= Beginning of Section =

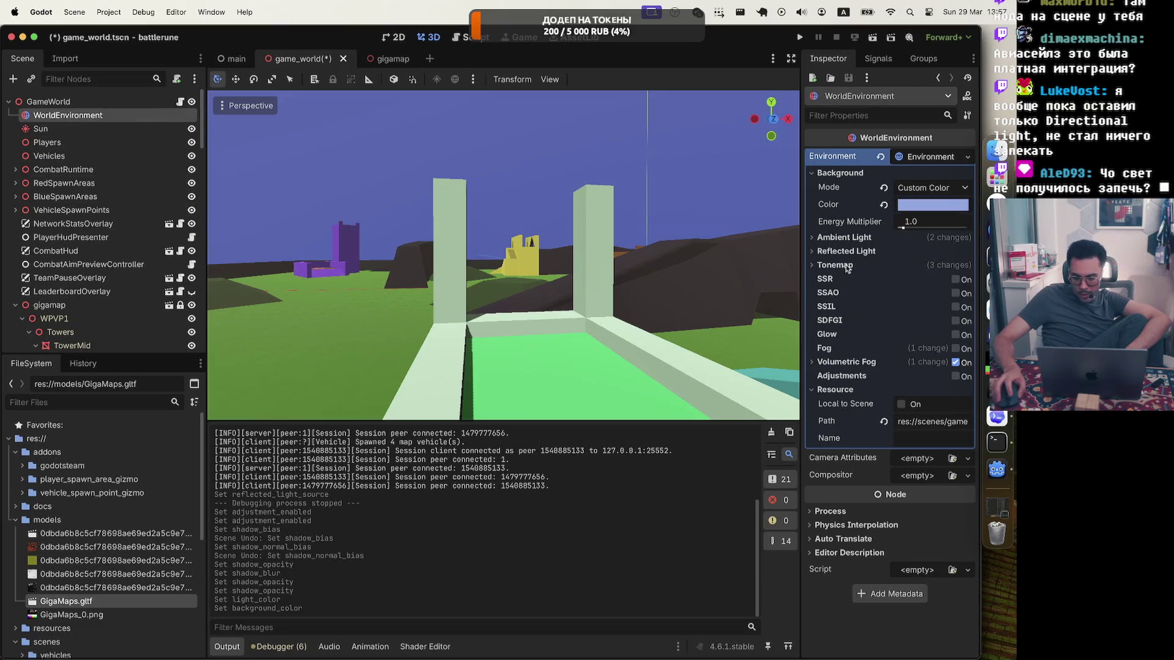
Enable environment adjustments with contrast 1.09 and saturation 0.89, then run the game
double_click(821, 395)
left_click(955, 377)
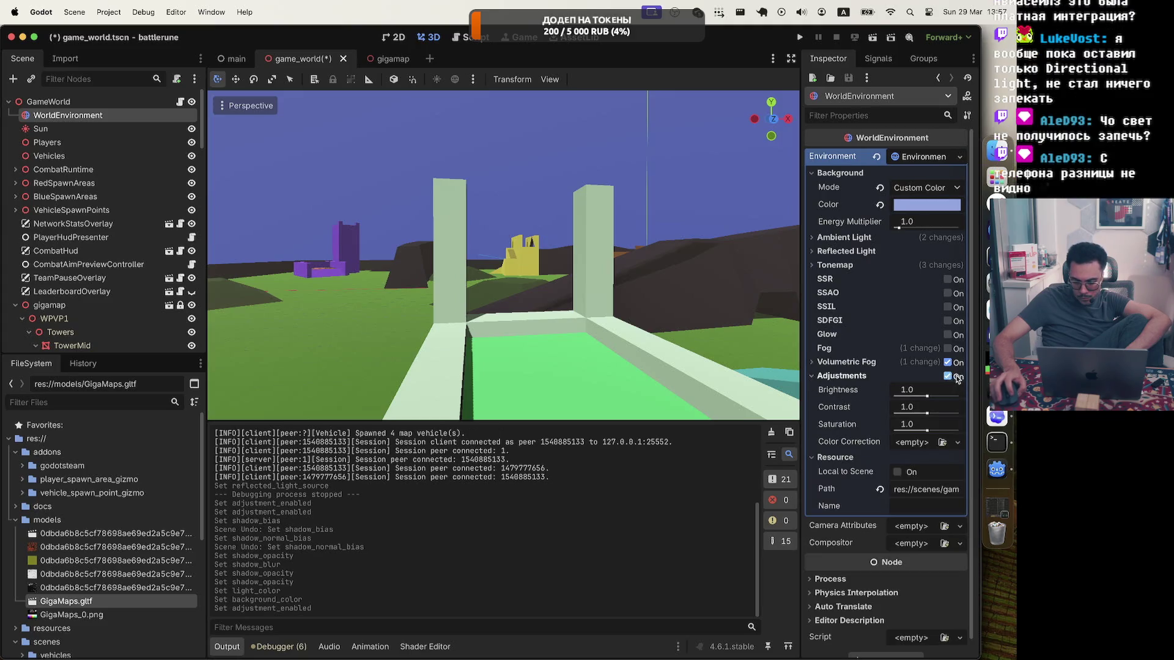
left_click_drag(928, 416, 929, 417)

= End of Section =

TASK: Reproduce each line above exactly, but not a single picture.

RESPONSE AREA:
Enable environment adjustments with contrast 1.09 and saturation 0.89, then run the game
double_click(821, 395)
left_click(955, 377)
left_click_drag(928, 416, 929, 417)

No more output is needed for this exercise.